**Work to complete:**
In the entries below, spot each line with the word "modeling" and copy it.
··· Source data
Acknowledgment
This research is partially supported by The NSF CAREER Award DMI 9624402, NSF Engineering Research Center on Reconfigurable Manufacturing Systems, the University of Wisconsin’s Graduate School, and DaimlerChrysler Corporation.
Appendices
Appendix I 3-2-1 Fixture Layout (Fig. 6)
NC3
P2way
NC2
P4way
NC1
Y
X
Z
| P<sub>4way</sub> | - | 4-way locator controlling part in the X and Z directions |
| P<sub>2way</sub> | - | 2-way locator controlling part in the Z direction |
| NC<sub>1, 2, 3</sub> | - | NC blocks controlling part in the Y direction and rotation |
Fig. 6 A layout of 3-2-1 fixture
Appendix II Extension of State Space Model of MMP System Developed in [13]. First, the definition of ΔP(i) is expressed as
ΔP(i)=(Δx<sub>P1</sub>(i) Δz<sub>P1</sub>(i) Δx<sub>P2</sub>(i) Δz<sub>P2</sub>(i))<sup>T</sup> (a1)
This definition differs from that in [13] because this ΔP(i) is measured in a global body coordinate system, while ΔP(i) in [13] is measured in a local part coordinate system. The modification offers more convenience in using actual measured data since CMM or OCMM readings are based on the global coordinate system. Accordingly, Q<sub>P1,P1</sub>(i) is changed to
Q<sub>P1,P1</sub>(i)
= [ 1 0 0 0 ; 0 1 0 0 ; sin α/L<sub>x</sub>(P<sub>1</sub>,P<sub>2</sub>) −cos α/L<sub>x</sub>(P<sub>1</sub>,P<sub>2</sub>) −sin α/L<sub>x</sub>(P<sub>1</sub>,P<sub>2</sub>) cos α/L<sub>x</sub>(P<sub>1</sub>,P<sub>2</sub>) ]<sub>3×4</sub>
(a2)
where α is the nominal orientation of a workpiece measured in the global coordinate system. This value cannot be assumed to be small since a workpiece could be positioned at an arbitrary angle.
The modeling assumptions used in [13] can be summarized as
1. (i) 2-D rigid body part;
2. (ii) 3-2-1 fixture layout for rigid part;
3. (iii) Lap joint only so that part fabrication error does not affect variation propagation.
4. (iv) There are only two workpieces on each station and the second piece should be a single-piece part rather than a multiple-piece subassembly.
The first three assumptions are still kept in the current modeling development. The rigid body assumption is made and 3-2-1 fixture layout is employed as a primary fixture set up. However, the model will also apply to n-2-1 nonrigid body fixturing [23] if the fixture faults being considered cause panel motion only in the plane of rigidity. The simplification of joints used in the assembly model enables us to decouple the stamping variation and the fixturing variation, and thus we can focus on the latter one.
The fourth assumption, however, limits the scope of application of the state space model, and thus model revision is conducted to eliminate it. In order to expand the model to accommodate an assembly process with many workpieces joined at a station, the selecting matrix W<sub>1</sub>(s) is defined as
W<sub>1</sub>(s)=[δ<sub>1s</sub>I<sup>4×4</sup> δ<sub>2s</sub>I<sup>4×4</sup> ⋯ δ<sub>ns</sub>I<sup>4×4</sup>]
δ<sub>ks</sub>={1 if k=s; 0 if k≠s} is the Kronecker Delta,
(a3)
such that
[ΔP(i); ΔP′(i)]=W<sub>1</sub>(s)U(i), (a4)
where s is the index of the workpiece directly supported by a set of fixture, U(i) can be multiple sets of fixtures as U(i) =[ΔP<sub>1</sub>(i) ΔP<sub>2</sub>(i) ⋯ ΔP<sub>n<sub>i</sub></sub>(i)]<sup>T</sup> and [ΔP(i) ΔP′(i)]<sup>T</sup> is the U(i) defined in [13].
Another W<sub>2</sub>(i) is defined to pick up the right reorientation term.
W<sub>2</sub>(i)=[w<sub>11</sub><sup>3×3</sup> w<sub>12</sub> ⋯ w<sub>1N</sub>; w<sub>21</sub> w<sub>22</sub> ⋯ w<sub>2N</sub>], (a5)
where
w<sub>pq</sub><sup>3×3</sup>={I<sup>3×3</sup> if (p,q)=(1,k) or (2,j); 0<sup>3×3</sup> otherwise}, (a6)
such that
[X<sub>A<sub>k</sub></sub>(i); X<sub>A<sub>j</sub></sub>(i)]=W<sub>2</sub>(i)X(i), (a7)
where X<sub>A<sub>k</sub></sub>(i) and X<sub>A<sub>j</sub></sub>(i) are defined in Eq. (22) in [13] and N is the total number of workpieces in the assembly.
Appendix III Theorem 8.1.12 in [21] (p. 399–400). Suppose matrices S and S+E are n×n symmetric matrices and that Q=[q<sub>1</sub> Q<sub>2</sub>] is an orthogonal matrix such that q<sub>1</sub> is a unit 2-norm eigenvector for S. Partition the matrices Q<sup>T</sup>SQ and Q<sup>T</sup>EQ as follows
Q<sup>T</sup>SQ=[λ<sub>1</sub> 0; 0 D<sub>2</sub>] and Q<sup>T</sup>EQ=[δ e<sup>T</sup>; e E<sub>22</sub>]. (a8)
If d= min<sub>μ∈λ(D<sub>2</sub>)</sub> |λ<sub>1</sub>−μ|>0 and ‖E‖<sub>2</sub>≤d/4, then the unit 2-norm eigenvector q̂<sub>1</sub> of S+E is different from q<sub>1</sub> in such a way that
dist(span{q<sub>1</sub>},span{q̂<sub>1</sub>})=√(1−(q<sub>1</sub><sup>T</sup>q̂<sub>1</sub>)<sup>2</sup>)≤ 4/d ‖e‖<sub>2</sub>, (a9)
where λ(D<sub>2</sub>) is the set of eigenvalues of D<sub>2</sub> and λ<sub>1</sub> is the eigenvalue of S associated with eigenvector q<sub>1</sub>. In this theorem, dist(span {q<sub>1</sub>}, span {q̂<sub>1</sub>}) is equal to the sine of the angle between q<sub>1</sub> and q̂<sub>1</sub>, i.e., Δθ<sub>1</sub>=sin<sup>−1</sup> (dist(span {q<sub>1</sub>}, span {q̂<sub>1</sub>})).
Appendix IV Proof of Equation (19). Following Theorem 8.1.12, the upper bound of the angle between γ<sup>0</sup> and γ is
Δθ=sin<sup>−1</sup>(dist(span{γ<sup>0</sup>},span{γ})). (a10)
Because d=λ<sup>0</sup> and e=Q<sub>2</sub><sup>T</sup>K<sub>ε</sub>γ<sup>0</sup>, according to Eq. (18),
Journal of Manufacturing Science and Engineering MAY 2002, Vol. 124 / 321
······
**Result for this task:**
The modeling assumptions used in [13] can be summarized as
The first three assumptions are still kept in the current modeling development. The rigid body assumption is made and 3-2-1 fixture layout is employed as a primary fixture set up. However, the model will also apply to n-2-1 nonrigid body fixturing [23] if the fixture faults being considered cause panel motion only in the plane of rigidity. The simplification of joints used in the assembly model enables us to decouple the stamping variation and the fixturing variation, and thus we can focus on the latter one.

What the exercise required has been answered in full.